WHAT NEEDS TO BE DONE: Among the lines below, which ones contain the word "Task"? Copy every such line.

Dataset entries:
Start of Block

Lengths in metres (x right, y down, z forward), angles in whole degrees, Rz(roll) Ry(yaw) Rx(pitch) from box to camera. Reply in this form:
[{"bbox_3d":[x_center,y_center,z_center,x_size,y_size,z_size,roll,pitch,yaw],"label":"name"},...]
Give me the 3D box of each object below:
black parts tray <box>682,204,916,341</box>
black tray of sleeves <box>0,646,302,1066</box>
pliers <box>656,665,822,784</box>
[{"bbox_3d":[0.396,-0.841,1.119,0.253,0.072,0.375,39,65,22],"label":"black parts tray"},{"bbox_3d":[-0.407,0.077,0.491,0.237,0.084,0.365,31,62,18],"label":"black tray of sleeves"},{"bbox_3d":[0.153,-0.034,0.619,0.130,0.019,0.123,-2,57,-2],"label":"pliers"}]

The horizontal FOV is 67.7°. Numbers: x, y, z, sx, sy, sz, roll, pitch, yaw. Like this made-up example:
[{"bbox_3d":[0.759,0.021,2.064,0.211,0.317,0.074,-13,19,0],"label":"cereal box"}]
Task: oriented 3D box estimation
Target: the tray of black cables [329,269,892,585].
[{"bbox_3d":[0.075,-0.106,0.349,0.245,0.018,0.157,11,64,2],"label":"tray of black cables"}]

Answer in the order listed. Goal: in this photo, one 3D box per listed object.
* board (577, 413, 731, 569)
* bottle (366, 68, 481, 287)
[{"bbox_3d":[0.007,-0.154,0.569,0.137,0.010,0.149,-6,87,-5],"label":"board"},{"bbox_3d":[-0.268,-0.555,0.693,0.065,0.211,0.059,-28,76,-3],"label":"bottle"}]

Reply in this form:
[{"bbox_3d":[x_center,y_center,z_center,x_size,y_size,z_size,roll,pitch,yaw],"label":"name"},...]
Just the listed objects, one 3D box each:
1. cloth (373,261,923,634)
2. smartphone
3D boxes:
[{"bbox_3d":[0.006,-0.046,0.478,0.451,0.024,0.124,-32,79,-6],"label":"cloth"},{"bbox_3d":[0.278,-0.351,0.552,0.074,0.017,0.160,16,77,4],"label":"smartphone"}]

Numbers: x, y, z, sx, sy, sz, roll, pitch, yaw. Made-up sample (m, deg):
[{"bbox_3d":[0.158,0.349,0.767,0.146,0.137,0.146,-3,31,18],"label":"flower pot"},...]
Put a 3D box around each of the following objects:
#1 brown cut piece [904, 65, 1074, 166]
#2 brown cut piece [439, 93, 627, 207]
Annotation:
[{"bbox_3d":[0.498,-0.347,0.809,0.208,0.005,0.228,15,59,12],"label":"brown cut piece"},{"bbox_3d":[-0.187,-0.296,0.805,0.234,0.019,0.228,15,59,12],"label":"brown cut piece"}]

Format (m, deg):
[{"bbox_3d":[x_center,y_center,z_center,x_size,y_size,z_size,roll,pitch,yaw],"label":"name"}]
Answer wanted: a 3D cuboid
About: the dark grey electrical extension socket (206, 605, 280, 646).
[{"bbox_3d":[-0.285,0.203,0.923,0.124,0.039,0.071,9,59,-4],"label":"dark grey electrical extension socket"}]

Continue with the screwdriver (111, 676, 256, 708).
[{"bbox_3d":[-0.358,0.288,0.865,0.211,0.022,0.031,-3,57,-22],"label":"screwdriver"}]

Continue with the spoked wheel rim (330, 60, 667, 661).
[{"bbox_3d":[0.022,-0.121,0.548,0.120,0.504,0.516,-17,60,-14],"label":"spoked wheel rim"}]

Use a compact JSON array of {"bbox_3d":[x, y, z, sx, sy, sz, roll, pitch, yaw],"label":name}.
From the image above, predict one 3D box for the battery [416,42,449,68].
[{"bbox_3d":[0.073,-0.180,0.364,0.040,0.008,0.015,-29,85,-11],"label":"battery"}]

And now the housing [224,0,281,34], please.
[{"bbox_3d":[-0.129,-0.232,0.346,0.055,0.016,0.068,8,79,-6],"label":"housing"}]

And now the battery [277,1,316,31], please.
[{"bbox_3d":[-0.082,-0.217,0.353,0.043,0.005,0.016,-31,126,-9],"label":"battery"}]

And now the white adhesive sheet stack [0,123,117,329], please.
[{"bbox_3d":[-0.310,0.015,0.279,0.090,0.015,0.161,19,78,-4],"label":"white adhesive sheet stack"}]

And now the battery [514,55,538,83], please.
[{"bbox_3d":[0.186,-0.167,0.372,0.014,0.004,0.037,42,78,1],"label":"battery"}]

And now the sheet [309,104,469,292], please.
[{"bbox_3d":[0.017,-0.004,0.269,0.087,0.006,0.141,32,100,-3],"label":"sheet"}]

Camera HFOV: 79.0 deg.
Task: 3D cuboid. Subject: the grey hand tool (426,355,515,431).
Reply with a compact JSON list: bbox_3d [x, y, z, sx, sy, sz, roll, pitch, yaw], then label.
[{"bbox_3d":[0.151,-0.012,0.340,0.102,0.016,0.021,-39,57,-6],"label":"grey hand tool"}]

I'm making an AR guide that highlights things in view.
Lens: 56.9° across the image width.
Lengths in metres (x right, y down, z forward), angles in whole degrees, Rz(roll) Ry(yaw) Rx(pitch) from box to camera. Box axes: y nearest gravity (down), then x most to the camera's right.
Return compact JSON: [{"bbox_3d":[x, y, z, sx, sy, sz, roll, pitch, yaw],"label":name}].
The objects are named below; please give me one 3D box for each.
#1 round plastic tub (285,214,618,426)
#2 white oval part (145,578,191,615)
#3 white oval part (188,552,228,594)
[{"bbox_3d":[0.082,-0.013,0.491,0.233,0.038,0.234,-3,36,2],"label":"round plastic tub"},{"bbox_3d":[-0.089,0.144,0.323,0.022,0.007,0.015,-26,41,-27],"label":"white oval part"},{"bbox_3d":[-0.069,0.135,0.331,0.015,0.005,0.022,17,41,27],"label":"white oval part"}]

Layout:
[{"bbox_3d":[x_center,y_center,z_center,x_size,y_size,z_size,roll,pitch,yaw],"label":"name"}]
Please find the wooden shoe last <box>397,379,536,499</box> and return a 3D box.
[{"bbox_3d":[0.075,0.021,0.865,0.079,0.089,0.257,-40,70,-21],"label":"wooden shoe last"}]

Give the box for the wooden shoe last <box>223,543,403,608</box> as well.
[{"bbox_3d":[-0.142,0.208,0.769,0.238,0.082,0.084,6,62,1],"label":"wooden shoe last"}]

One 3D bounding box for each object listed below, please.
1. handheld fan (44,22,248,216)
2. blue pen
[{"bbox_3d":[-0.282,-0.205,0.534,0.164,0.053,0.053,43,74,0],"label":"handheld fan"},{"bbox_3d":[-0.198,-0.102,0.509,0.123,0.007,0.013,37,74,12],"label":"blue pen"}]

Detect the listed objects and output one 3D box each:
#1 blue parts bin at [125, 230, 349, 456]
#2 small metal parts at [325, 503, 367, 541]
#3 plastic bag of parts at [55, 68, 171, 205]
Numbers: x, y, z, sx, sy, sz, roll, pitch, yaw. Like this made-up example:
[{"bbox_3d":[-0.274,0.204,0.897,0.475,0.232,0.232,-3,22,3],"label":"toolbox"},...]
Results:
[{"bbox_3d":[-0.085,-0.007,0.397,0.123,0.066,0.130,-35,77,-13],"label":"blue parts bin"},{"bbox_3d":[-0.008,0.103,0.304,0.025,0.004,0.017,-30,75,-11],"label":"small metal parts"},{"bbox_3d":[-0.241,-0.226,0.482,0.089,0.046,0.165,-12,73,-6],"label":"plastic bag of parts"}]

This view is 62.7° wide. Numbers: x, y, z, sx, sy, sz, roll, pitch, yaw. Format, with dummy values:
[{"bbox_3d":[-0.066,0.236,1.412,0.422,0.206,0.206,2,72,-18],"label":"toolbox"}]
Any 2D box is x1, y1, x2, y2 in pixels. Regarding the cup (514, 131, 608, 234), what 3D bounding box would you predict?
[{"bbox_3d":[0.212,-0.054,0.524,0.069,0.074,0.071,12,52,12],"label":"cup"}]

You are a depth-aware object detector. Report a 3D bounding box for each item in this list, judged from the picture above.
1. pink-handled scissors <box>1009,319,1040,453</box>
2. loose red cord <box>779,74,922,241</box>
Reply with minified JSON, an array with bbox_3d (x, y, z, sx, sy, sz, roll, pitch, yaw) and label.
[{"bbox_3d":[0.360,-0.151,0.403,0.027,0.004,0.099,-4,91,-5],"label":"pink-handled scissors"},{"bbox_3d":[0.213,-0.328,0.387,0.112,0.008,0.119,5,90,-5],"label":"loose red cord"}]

End of Block

EXERCISE SOLUTION:
Task: oriented 3D box estimation
Task: 3D cuboid. Subject: the grey hand tool (426,355,515,431).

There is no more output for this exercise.